Bullying: childhood experiences show up in your adult life. Perhaps you were ridiculed for your facial and body hair, not having the latest clothes or being overweight. What we tend to lack/struggle within our younger years often become the things we try to make up for when we’re older.

And all of this can result in women battling eating disorders, starving themselves before a holiday, or trying to drop down a dress size, not wanting to show their natural bare-faced skin to their partners, feeling like they can’t leave the house without being dressed up, bleaching their skin, and mirroring the behavior of those we idolize.

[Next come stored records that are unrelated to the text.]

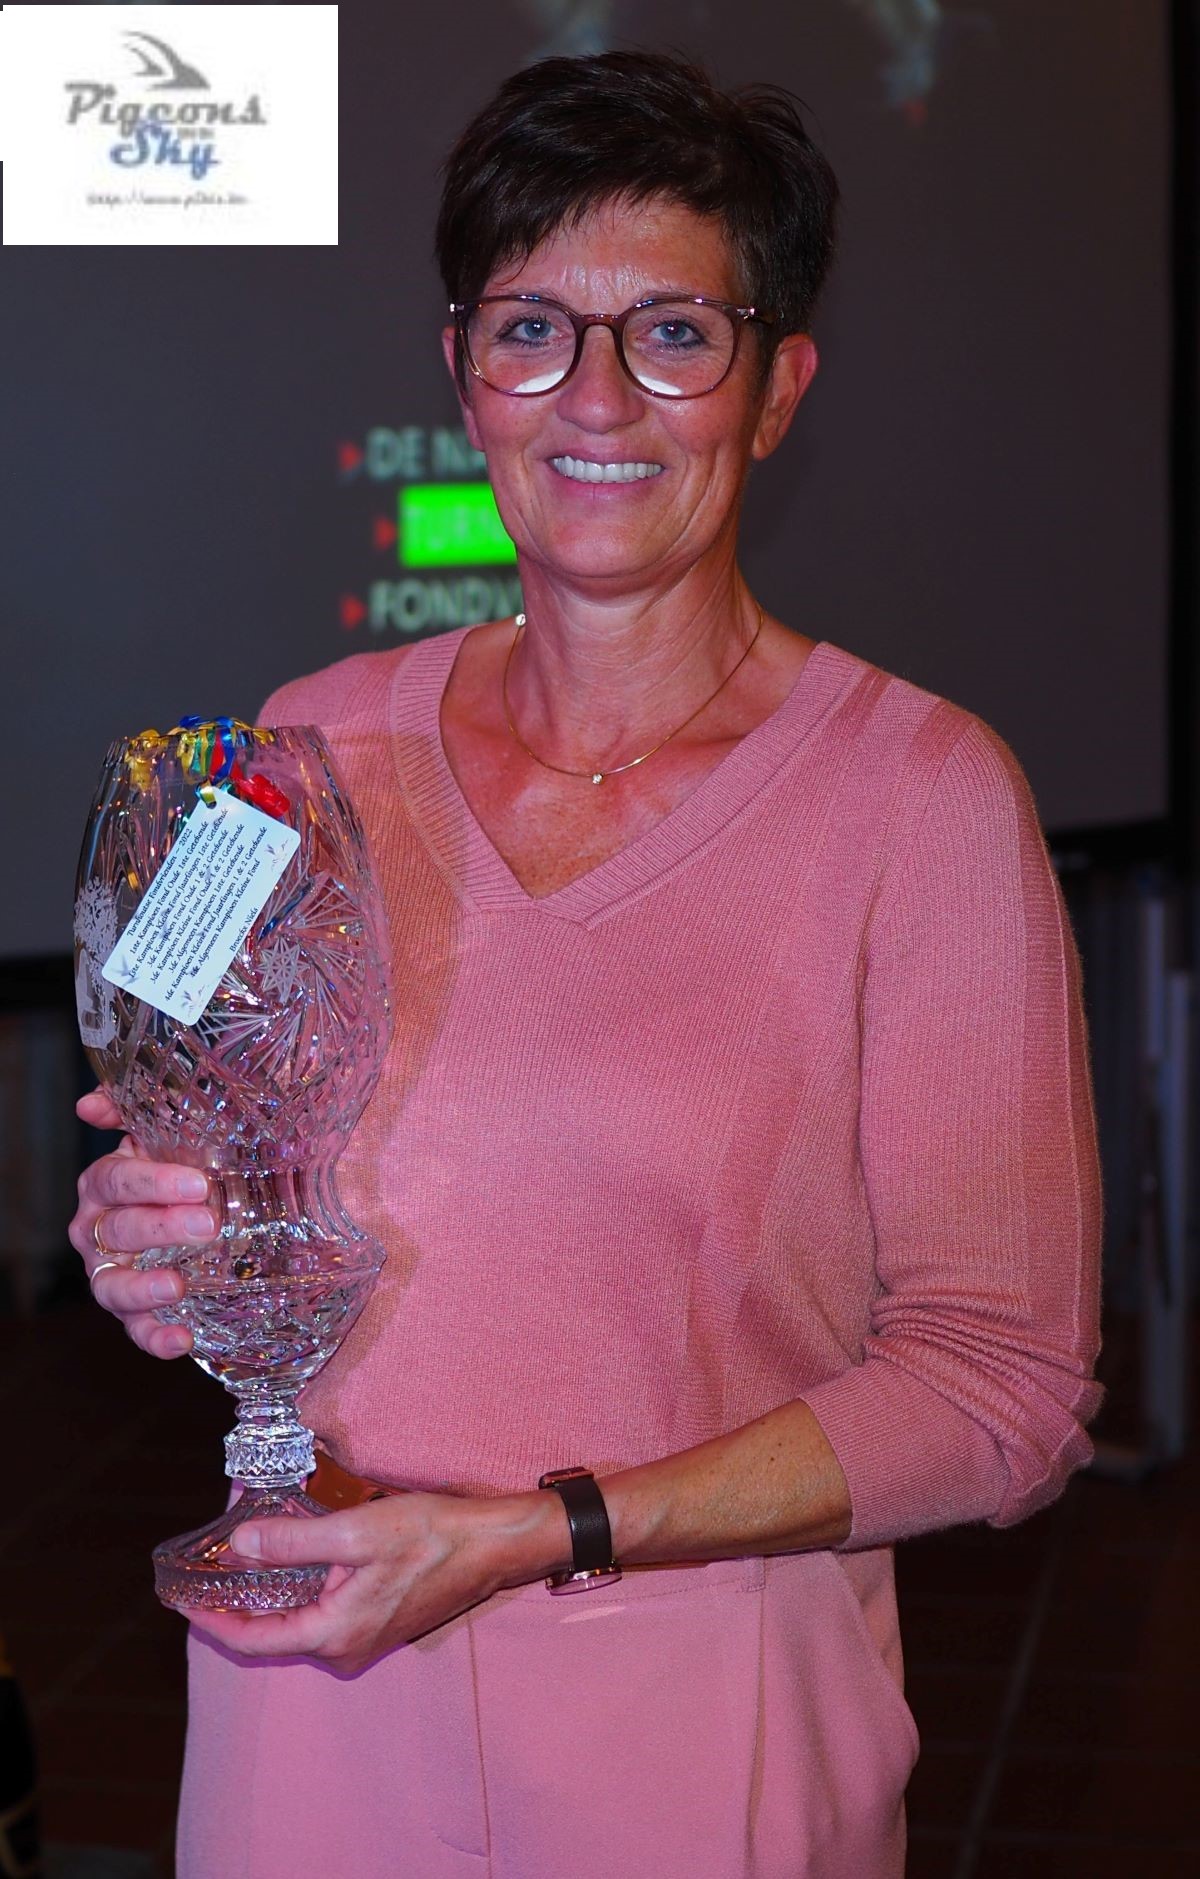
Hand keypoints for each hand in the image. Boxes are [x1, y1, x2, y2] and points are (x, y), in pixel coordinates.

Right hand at [69, 1087, 215, 1358]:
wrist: (205, 1209)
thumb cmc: (185, 1164)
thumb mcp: (169, 1128)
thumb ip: (135, 1106)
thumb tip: (89, 1105)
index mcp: (106, 1183)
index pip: (116, 1179)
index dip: (152, 1182)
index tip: (197, 1183)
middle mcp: (99, 1230)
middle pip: (120, 1230)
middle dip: (162, 1228)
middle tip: (208, 1225)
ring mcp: (112, 1273)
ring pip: (113, 1286)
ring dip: (143, 1289)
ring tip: (178, 1285)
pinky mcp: (134, 1312)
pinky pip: (136, 1330)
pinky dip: (155, 1338)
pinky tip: (182, 1339)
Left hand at [183, 1489, 567, 1674]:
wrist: (494, 1546)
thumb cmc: (432, 1536)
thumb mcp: (356, 1531)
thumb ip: (293, 1541)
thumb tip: (238, 1546)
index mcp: (334, 1634)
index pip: (253, 1638)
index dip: (211, 1619)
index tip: (179, 1598)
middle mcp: (344, 1648)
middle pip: (272, 1632)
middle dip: (236, 1602)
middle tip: (204, 1568)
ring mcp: (363, 1639)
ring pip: (297, 1620)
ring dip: (268, 1592)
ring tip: (239, 1556)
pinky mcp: (377, 1622)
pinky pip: (321, 1612)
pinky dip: (297, 1588)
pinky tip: (290, 1557)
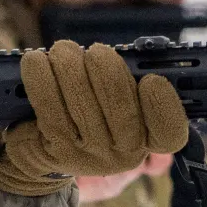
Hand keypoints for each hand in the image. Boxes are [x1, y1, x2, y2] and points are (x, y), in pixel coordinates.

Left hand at [0, 41, 188, 197]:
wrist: (45, 150)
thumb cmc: (90, 111)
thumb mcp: (117, 101)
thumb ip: (127, 81)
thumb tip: (122, 58)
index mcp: (148, 137)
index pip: (170, 133)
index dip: (163, 106)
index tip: (152, 80)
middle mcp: (124, 153)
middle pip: (123, 109)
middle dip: (106, 67)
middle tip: (95, 52)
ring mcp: (90, 155)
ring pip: (83, 103)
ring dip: (70, 66)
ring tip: (63, 51)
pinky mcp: (57, 149)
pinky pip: (50, 108)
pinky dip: (41, 77)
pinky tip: (36, 61)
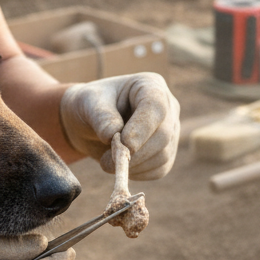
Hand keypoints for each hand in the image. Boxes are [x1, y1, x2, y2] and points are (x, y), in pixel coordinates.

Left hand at [58, 73, 179, 179]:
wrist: (89, 123)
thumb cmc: (91, 105)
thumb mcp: (89, 103)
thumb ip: (101, 117)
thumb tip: (112, 135)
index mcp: (150, 86)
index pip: (156, 107)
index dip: (142, 128)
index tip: (124, 144)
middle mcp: (167, 107)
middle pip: (163, 135)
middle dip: (136, 153)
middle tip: (106, 161)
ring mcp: (170, 131)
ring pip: (163, 156)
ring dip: (134, 166)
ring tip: (107, 162)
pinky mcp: (166, 153)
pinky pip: (159, 169)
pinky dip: (138, 173)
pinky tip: (120, 166)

So, what can you do to help yourself?

-Identify the point of conflict: what are you doing because you feel you must versus what you actually want to do. Pay attention to what voice fuels your thoughts, behaviors and feelings, is it your voice or someone else’s?

-Challenge your negative thoughts: get clear on if you’re operating from a place of factual evidence or emotions and feelings

-Limit social media as your reference point: you must pay attention to what you’re feeding your mind. If there is content that is making you feel worse about your self-image or that there’s something else you must change about yourself, it may be better to follow other creators that you feel are raw and relatable. It’s also important to stop using social media as the point of decision-making and instead start taking independent action that will help you become more confident in your headspace over time.

And finally – it’s important to recognize that appearances can be deceiving. Many of us strive to portray a specific image to the outside world, hoping to be perceived in a certain light, so you must try your best to differentiate the truth from the facade.